Consider the following problem. A data frame has a column of timestamps that we will represent as integers (we cannot necessarily use date time for this problem, so we will stick with integers). Another data frame has a column of timestamps which are matched to the first data frame, but there was some error in the measurements, meaning that measurements from the first data frame have +5 or -5 added to them in the second data frame.
We want to match up the timestamps, and if we cannot do this because it is ambiguous, we should put nan.
df1 = pd.DataFrame.from_dict({"time1" : [1,2,3,4]})
df2 = pd.DataFrame.from_dict({"time2" : [1.2,4.3,2.3,7.9,2.9, 3.9]})

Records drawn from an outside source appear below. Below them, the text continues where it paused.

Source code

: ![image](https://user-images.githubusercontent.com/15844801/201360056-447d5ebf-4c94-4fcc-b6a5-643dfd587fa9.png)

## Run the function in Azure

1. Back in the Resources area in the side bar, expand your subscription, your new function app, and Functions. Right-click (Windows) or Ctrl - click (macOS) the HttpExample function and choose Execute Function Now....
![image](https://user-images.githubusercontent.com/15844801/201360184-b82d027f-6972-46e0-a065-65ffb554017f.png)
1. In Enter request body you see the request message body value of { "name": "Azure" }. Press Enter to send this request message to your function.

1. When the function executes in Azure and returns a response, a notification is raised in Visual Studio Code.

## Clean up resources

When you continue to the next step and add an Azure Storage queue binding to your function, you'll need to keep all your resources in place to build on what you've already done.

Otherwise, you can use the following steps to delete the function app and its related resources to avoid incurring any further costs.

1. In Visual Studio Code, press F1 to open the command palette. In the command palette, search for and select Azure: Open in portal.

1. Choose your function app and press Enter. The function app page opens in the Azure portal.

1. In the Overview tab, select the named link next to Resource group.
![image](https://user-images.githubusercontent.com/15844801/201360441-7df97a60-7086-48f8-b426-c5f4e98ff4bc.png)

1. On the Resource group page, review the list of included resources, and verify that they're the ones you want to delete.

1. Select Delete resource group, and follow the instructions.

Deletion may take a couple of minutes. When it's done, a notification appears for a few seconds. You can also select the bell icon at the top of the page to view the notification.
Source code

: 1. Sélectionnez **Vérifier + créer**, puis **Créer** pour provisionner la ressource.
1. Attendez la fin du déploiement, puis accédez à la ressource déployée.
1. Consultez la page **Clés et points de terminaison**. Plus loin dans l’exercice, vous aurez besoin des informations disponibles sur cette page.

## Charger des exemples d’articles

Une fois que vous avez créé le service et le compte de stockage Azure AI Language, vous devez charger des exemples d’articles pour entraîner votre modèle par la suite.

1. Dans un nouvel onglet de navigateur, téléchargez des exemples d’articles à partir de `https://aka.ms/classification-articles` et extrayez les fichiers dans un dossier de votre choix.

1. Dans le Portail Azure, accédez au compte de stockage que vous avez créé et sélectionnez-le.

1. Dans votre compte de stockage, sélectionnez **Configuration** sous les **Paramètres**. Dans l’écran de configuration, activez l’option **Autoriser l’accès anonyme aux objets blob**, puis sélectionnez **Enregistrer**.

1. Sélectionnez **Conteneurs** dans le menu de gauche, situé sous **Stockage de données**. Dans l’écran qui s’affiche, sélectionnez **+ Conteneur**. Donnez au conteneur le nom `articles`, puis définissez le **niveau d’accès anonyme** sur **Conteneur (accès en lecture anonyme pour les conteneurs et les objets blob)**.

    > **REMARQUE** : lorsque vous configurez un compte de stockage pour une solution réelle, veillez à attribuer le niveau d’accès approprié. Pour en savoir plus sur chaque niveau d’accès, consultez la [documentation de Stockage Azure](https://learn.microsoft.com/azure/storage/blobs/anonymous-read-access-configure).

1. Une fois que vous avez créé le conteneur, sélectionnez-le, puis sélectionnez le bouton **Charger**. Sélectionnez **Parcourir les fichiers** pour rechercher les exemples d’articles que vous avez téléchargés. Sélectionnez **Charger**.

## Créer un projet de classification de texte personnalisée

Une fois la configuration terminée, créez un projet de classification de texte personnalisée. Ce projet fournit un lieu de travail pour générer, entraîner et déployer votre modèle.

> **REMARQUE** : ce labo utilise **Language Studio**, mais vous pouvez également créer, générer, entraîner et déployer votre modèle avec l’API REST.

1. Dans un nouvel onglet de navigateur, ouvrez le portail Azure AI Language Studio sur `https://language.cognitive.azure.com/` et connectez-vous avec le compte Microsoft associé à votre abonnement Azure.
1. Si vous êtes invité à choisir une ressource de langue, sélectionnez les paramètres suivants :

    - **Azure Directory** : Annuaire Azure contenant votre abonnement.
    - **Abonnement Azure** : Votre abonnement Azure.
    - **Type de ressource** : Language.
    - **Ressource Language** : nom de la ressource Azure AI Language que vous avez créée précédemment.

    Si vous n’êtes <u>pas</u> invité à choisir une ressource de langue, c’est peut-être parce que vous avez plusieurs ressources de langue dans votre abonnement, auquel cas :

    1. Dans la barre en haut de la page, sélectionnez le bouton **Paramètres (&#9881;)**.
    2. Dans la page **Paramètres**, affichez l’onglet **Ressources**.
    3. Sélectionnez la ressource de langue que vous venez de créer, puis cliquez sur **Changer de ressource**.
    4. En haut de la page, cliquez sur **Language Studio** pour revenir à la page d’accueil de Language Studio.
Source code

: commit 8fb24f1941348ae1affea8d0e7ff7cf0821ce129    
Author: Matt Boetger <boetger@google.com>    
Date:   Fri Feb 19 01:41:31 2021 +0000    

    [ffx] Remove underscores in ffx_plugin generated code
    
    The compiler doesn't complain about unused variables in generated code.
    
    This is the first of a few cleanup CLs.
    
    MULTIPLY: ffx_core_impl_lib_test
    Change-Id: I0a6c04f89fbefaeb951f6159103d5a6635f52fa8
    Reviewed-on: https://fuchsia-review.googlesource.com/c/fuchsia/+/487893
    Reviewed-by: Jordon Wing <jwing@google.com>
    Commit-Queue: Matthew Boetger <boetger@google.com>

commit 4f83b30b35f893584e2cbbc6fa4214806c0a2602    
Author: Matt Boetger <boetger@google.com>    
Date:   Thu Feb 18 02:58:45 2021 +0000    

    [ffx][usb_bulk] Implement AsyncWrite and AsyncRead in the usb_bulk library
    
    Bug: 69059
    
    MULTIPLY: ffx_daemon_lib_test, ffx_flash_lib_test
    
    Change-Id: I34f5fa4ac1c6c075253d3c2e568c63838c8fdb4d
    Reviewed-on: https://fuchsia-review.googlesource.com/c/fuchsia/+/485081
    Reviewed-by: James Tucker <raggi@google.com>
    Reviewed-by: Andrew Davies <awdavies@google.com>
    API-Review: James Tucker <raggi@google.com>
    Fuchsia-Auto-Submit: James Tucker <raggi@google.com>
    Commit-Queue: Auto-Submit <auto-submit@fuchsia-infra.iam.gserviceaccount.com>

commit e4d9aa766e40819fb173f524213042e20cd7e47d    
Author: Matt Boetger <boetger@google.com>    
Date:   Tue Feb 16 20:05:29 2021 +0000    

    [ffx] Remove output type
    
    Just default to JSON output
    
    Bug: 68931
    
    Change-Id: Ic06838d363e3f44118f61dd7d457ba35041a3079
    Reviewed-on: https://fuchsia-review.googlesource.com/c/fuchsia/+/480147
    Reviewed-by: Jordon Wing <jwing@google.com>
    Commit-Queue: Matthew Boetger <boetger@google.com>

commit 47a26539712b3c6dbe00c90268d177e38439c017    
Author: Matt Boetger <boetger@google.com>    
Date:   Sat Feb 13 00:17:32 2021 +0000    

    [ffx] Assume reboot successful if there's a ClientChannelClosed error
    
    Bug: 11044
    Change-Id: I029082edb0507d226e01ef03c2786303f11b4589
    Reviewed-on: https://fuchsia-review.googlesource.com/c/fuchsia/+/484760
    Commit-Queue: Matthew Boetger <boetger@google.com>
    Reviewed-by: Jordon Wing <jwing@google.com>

df3 = pd.DataFrame.from_dict({"time1" : [1,2,3,4], "time2" : [1.2, 2.3, 2.9, np.nan]})
Here df1 is the exactly measured data frame, df2 contains measurements with noise errors of +-0.5, and df3 is my desired output. Note that it is ambiguous as to the timestamp in df2 that 4 should match to (it could be 3.9 or 4.3, we cannot tell which), so there should be np.nan in that column.
Please note crucially that df2 might have more measurements than df1 does.
I have currently tried using a standard .apply statement with a lambda function. This takes a timestamp in df1, and then it brute force searches for a timestamp in df2 which is at most +-0.5 away from the timestamp in df1. This works, but it is not fast enough for the amount of measurements I have in the experiment I'm working with. I need the most efficient solution possible.